After the advice of Pierre-Olivier, an ESI ski instructor, we’ll go over the equipment needed for a ski touring trip in detail, with Charly’s help. Choosing the right equipment is important for safety and has also an impact on your comfort and progress.
Buying your own equipment can be worthwhile for frequent use, otherwise for occasional use you can easily hire the equipment in sports shops. Find the right store for you by typing in the name of your ski resort.
Here is a list of the equipment you’ll need:
It’s essential to choose a multi-layered outfit made up of different types clothing worn in layers that transfer and release sweat. In this way, you can adjust your outfit throughout the day.
Handy tip: Remove a layer before you start sweating.
What to pack: a spare t-shirt, (to stay dry!) a spare pair of gloves and a jacket for extreme weather conditions. You should carry equipment for all conditions in the event you’re forced or choose to stay longer.
Choose a backpack with a ski holder as you’ll need to be able to carry your skis easily during your trip. Select the size of your bag according to the length of your trip, whether you’re going for a half day or a full day. On top of spare clothing items (a t-shirt and gloves), you should carry food, drink and a first-aid kit. Don’t forget to bring sunscreen and quality sunglasses or snow googles with 100% UV protection.
Ski touring equipment has evolved over the last few years. Touring skis, bindings and boots have become much lighter, and the shape of the skis facilitates an easier technique.
We recommend parabolic skis that are 10 to 20 cm shorter than your height.
- Remember: The lighter the equipment is the easier the ascent will be. However, the descent will be more challenging as lighter skis are often less stable.
Ski length: the ski hire store will definitely recommend skis that come up to the midpoint between your nose and your eyes.
- Hint: Choosing skis that aren’t too long makes certain techniques easier, such as kick turns at the end of each turn during an ascent.
Ski touring bindings are set up in two ways: your heel is free during the ascent but is locked in during the descent. You can add a wedge for a more comfortable climb.
Your choice of boots is paramount: the latest ski touring boots are both comfortable and technically sound. Everyone’s feet are unique and not every brand will suit you, so make sure you try a range of different boots and brands.
Your ski poles should be light and strong with a large enough ring to provide stability in deep snow. They should have grips with a safety release strap that open in the event of an avalanche or your pole getting caught in a tree branch, for example.
There are two types of ski poles:
Downhill ski poles: you’ll need light and strong poles with a large enough ring to provide stability in deep snow, otherwise they won’t be of much use. Another solution is to use telescopic ski poles which can easily fit into your bag and won’t get in your way. The length is also adjustable, a very useful feature during ascents.

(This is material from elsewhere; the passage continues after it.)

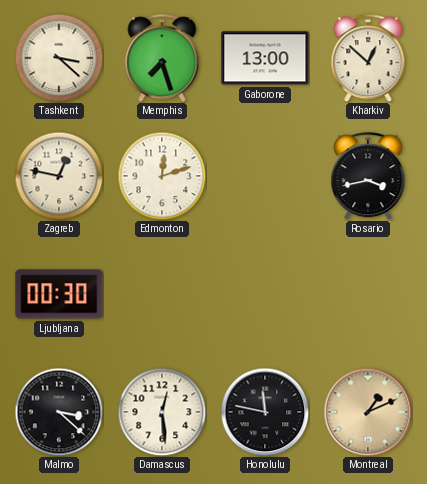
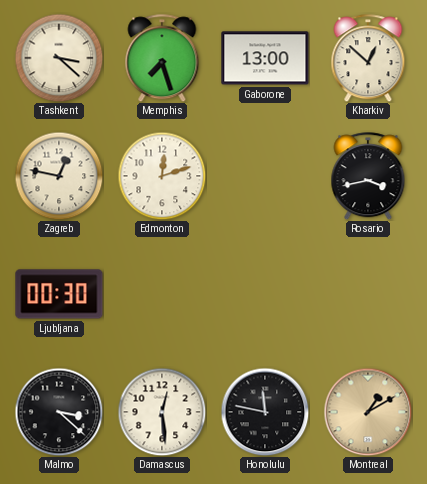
Montreal: 1:11 -> 1:10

Climbing skins are a must have, they allow you to climb slopes without sliding backwards. A range of climbing skins have been developed and are available in mohair or synthetic fabrics with a wide array of options when it comes to waterproofing, thread thickness and size. Each of these features give the climbing skins different qualities.
Choose your ski hire store carefully. They’ll take care of expertly cutting and fitting the skins to your skis, which is essential to help you get up the slope. Don’t hesitate to visit a store recommended by our community to prepare your skis. Climbing skins are only effective when they’re perfectly moulded to your skis. Consult a specialist.
Crampons are used when the snow is very hard and climbing skins no longer adhere or for very steep slopes. There are two types of crampons: fixed and floating.
An avalanche transceiver is quite simply indispensable. It’s not enough just to own one, you need to know how to use it. It can help someone locate you and can also help you save your friend. Take a rescue course before you start. You will also need a shovel, probe and your mobile phone. This equipment can either be hired or purchased.